Я читала до тех пор, пока свеча моя не оплывала, превращаясь в лужицу воска, и тогда мне приходилось на цыпочках возвращаться в постель по темным коридорам и лестницам замка. Глаза у меня слипались, я зевала, а в голове крутились и сталкивались мечты и видения. Если я попадалась на том, что не сплю, а брожу по замку, то Нанетта бранила меня, грозя выпороть, а потом заботливо укладывала в постель, подложив под ноги горячий кирпич, завернутый во фланель. «Непослушная девчонка. А ну, как узнает ваша матушка? Марш в постель!»
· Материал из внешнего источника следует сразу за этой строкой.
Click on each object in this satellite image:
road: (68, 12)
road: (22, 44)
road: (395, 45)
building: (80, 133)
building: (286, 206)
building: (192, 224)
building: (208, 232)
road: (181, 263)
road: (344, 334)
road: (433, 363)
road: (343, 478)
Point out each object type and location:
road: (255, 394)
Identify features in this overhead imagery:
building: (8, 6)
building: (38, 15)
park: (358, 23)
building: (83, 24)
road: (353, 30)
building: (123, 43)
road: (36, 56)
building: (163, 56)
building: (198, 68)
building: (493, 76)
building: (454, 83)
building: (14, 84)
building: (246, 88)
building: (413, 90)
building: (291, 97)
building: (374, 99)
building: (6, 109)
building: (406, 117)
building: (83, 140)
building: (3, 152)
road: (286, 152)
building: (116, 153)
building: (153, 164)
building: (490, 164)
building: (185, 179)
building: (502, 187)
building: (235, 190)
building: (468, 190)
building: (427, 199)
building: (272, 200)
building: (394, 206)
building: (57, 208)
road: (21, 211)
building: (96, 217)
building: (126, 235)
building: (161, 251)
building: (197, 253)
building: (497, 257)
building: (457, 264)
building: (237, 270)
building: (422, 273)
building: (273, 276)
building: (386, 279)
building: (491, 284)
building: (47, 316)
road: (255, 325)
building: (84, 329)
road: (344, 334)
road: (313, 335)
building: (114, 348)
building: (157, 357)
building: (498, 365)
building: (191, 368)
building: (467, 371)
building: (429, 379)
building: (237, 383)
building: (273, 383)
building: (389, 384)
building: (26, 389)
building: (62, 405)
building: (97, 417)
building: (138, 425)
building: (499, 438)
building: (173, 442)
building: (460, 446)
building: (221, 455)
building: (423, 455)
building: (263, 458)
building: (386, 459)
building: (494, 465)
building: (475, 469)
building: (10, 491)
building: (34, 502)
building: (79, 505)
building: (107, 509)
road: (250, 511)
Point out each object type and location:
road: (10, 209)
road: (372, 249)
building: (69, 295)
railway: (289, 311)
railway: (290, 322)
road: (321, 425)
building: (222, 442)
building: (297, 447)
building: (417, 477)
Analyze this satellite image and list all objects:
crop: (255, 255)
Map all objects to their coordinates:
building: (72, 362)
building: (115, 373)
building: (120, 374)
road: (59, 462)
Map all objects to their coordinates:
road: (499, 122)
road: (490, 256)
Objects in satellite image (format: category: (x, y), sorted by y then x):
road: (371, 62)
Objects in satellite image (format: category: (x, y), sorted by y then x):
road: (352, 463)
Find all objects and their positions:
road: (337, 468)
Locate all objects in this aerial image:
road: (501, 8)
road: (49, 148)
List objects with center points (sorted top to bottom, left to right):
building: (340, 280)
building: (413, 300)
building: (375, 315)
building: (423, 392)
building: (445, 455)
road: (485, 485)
Своего отца я не помнила. Он умер, когда я была совсем маленькой и, говоря по правде, я никогда особенно не скучала о нем. На кухне был месье Ален, всегда позволявший мне раскатывать тесто, и старый Виктуар на конюшне, учивший меня держать спину прямой, а голову — высоко поднятой, и Монтгомери, управляющий матери, который считал в уме быстрее всех, кого я знала, плюс добрая сотня прочих грумов, садовников и лакеев, потакающим моим шалостям и с любовью присматривающим за мной.

Когда к нам пожаловал король, в полях синели васильки и алели маки, а каштаны стояли в цвету. Я проснулась очень рано, снедаемая радостным возбуждением и, лежа в своей кровати под балдахином, предвкушала предстоящий спектакль. Король со своим двором должен был прибыть только через несколько часов, и мать наверняка заставит нас все утро заниматься приготовлениями.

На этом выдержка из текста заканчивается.